Jeepers Creepers: Reborn takes place in a world where The Creeper is a well-known legend. It’s said that this creature appears in a certain part of Louisiana every twenty-three years, where it proceeds to wreak havoc and kill people for a period of twenty-three days. Devouring human body parts to replace its own. For example: if The Creeper loses a hand, it can grow a new hand by eating the hand of a victim. After twenty-three days of mayhem, it goes dormant for another twenty-three years. The three Jeepers Creepers movies are just movies based on the legend, the events in them were all fake. Now we’re seeing a real Creeper incident… and it is incredibly underwhelming.

The lead characters are Creeper superfan Chase (Imran Adams) and his girlfriend Laine (Sydney Craven), who are introduced while on their way to a Horror Hound event. Horror Hound is a real convention that agreed to be associated with this movie, but the way it’s depicted on screen is far from how these shows really are. In Jeepers Creepers: Reborn, Horror Hound is an outdoor festival, complete with carnival games, haunted house attractions, firebreathers, and sword swallowers. There’s a special giveaway: the chance to enter a Creeper-themed escape room that has been set up in a supposedly haunted nearby mansion. But when Chase and Laine win this giveaway, it’s clearly rigged. They have come in contact with too many shady people for it not to be. It seems The Creeper is surrounded by a cult in this one, much like Michael Myers in Halloween 6. And apparently Laine has caught their attention because she’s pregnant. Like Freddy Krueger in A Nightmare on Elm Street 5, The Creeper needs some help from a “tree bearing fruit”.

Given that this movie is supposed to be a revival of the Jeepers Creepers franchise, it’s not a good thing that it brings to mind some of the least popular entries of other horror franchises. It also doesn’t work very well as a reintroduction of The Creeper himself. There is nothing impressive about our first looks at him – and once we see him in action, it’s even worse. Now played by Jarreau Benjamin under re-designed makeup, wearing clothes stolen from a scarecrow, The Creeper in this movie often comes off like cosplay, but not good cosplay like we see on some of the fans at the Horror Hound festival. Clunky cosplay that doesn’t come close to the level of what we saw in the other movies.

This second rate Creeper is dropped into a movie with medicore characters who bounce awkward, poorly written dialogue off each other… and it doesn’t get even interesting until more than halfway through its 88 minute running time. The set-up of The Creeper stalking and attacking people inside a crumbling mansion is kind of fun, but it doesn’t make up for how cringe-inducing the first half of the movie is. I thought The Creeper could be a horror icon, but apparently it’s too difficult to make a good Jeepers Creepers movie for that to happen. Given who he was created by, maybe that’s for the best.

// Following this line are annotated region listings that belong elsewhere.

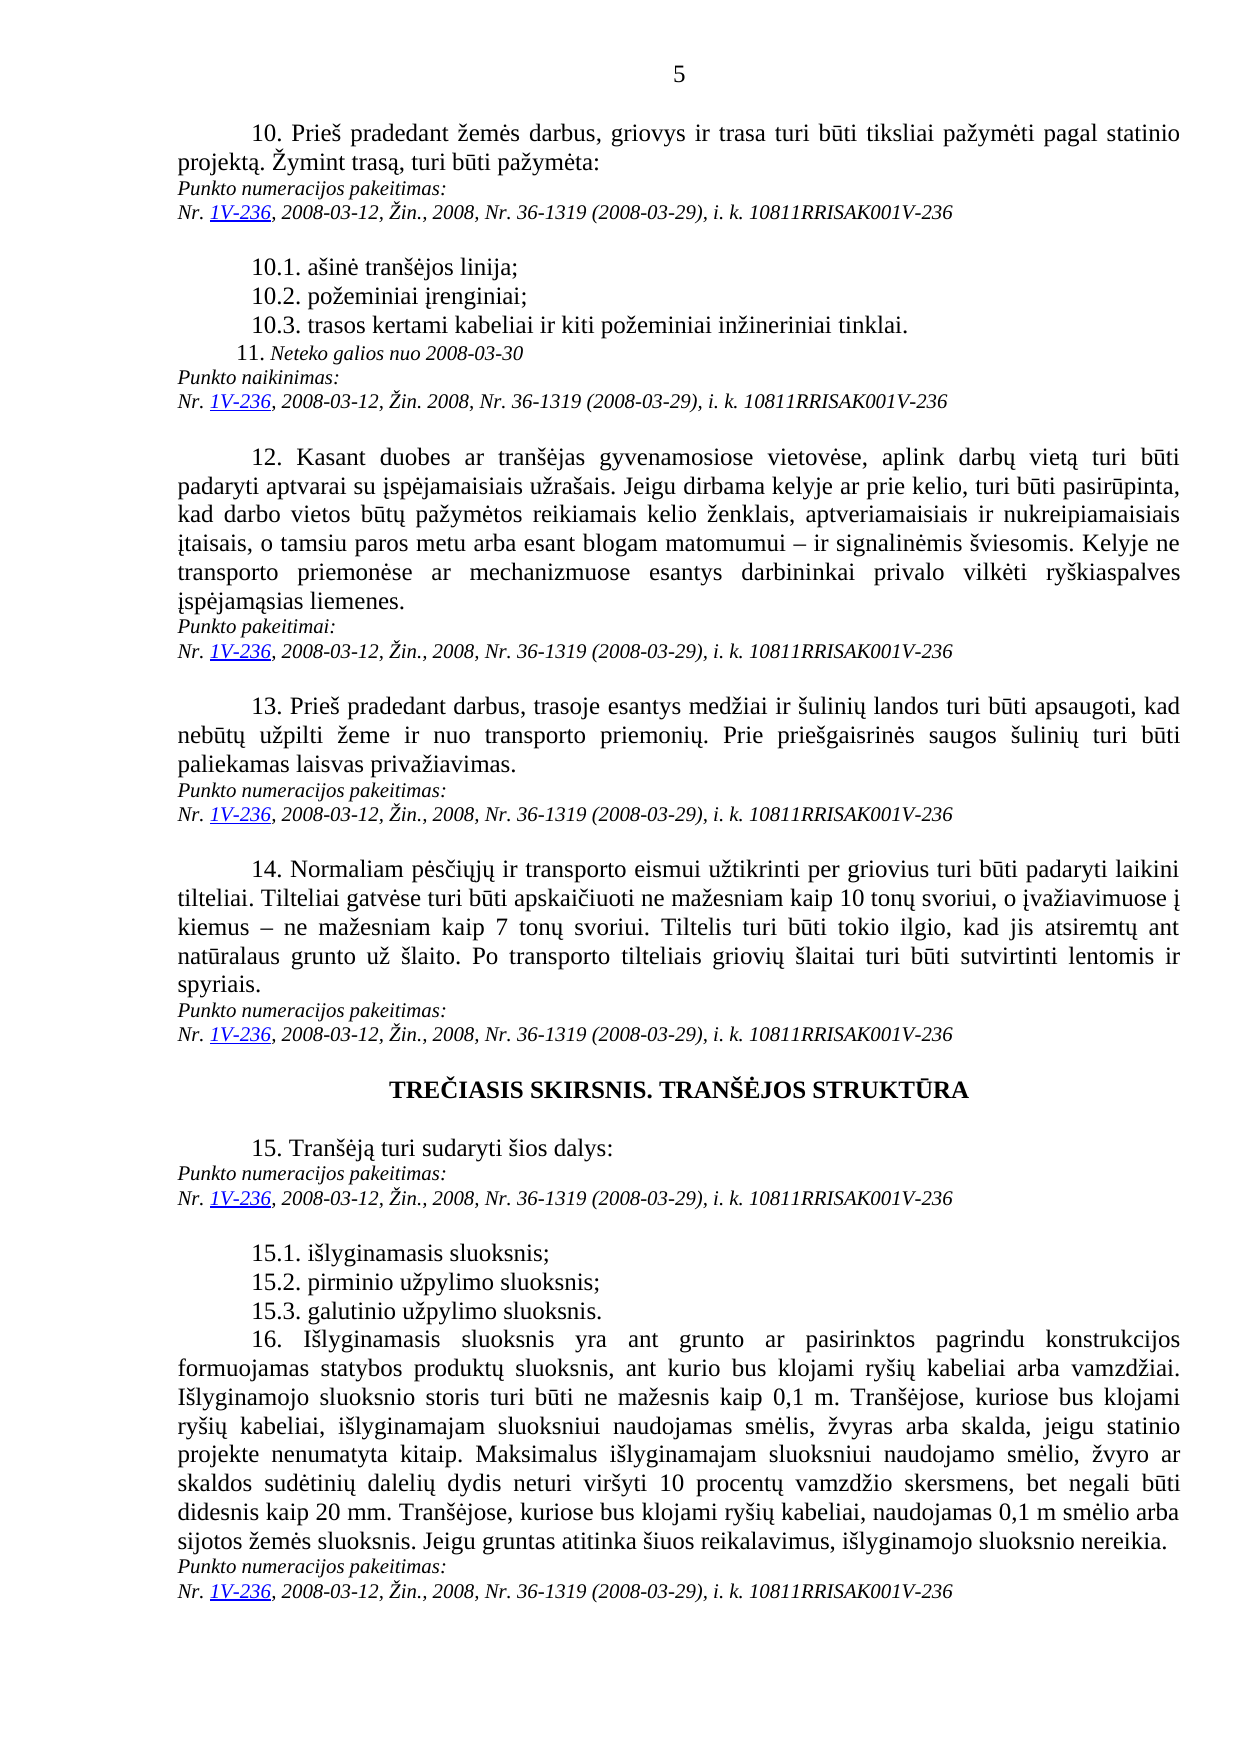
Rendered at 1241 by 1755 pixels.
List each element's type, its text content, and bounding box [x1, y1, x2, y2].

text 10.1. ašinė tranšėjos linija; [177, 252, 1181, 281]
text Punkto numeracijos pakeitimas: [177, 778, 1181, 802]
text Nr. 1V-236, 2008-03-12, Žin., 2008, Nr. 36-1319 (2008-03-29), i. k. 10811RRISAK001V-236 [177, 200, 1181, 224]
text 15. Tranšėją turi sudaryti šios dalys: [177, 1133, 1181, 1161]
text Nr. 1V-236, 2008-03-12, Žin., 2008, Nr. 36-1319 (2008-03-29), i. k. 10811RRISAK001V-236 [177, 802, 1181, 826]
text Punkto numeracijos pakeitimas: [177, 998, 1181, 1022]
text 16. Išlyginamasis sluoksnis yra ant grunto ar pasirinktos pagrindu konstrukcijos formuojamas statybos produktų sluoksnis, ant kurio bus klojami ryšių kabeliai arba vamzdžiai. Išlyginamojo sluoksnio storis turi būti ne mažesnis kaip 0,1 m. Tranšėjose, kuriose bus klojami ryšių kabeliai, išlyginamajam sluoksniui naudojamas smėlis, žvyras arba skalda, jeigu statinio projekte nenumatyta kitaip. Maksimalus išlyginamajam sluoksniui naudojamo smėlio, žvyro ar skaldos sudėtinių dalelių dydis neturi viršyti 10 procentų vamzdžio skersmens, bet negali būti didesnis kaip 20 mm. Tranšėjose, kuriose bus klojami ryšių kabeliai, naudojamas 0,1 m smėlio arba sijotos žemės sluoksnis. Jeigu gruntas atitinka šiuos reikalavimus, išlyginamojo sluoksnio nereikia. [177, 1324, 1181, 1554]
text Punkto numeracijos pakeitimas: [177, 176, 1181, 200]
text Punkto naikinimas: [177, 365, 1181, 389]
text 15.1. išlyginamasis sluoksnis; [177, 1238, 1181, 1267]
text Punkto pakeitimai: [177, 614, 1181, 638]
text Nr. 1V-236, 2008-03-12, Žin., 2008, Nr. 36-1319 (2008-03-29), i. k. 10811RRISAK001V-236 [177, 1022, 1181, 1046]
text Punkto numeracijos pakeitimas: [177, 1161, 1181, 1185]
text 10. Prieš pradedant žemės darbus, griovys ir trasa turi būti tiksliai pažymėti pagal statinio projektą. Žymint trasą, turi būti pažymėta: [177, 118, 1181, 176]
text 10.2. požeminiai įrenginiai; [177, 281, 1181, 310]
text 11. Neteko galios nuo 2008-03-30 [177, 339, 1181, 365]
text Punkto numeracijos pakeitimas: [177, 1554, 1181, 1578]
text 10.3. trasos kertami kabeliai ir kiti požeminiai inžineriniai tinklai. [177, 310, 1181, 339]
text Nr. 1V-236, 2008-03-12, Žin. 2008, Nr. 36-1319 (2008-03-29), i. k. 10811RRISAK001V-236 [177, 389, 1181, 413]
text TREČIASIS SKIRSNIS. TRANŠĖJOS STRUKTŪRA [177, 1075, 1181, 1104]
text 15.2. pirminio užpylimo sluoksnis; [177, 1267, 1181, 1296]
text 15.3. galutinio užpylimo sluoksnis. [177, 1296, 1181, 1324]
text Nr. 1V-236, 2008-03-12, Žin., 2008, Nr. 36-1319 (2008-03-29), i. k. 10811RRISAK001V-236 [177, 1578, 1181, 1603]
text 13. Prieš pradedant darbus, trasoje esantys medžiai ir šulinių landos turi būti apsaugoti, kad nebūtų užpilti žeme ir nuo transporto priemonių. Prie priešgaisrinės saugos šulinių turi būti paliekamas laisvas privažiavimas. [177, 691, 1181, 778]
text Nr. 1V-236, 2008-03-12, Žin., 2008, Nr. 36-1319 (2008-03-29), i. k. 10811RRISAK001V-236 [177, 1185, 1181, 1209]
text 12. Kasant duobes ar tranšėjas gyvenamosiose vietovėse, aplink darbų vietą turi būti padaryti aptvarai su įspėjamaisiais užrašais. Jeigu dirbama kelyje ar prie kelio, turi būti pasirūpinta, kad darbo vietos būtų pažymėtos reikiamais kelio ženklais, aptveriamaisiais ir nukreipiamaisiais įtaisais, o tamsiu paros metu arba esant blogam matomumui – ir signalinėmis šviesomis. Kelyje ne transporto priemonėse ar mechanizmuose esantys darbininkai privalo vilkėti ryškiaspalves įspėjamąsias liemenes. [177, 442, 1181, 614]
text 14. Normaliam pėsčiųjų ir transporto eismui užtikrinti per griovius turi būti padaryti laikini tilteliai. Tilteliai gatvėse turi būti apskaičiuoti ne mažesniam kaip 10 tonų svoriui, o įvažiavimuose į kiemus – ne mažesniam kaip 7 tonų svoriui. Tiltelis turi būti tokio ilgio, kad jis atsiremtų ant natūralaus grunto už šlaito. Po transporto tilteliais griovių šlaitai turi būti sutvirtinti lentomis ir spyriais. [177, 854, 1181, 998]
text Nr. 1V-236, 2008-03-12, Žin., 2008, Nr. 36-1319 (2008-03-29), i. k. 10811RRISAK001V-236 [177, 638, 1181, 663]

Vuorensola insists that Salva doesn’t profit from Jeepers Creepers: Reborn in any way, especially since the elements he introduced in the first Jeepers Creepers have been reimagined and re-designed for this one. However, some are concerned that Salva did make money off of the money, that he must have been paid off for the rights at some point. I can’t say for sure either way, I don’t know the financial details. I will say that if you decide to skip Jeepers Creepers: Reborn to be certain you’re not supporting Salva in any way, you’re not missing much. Jeepers Creepers: Reborn is thoroughly skippable.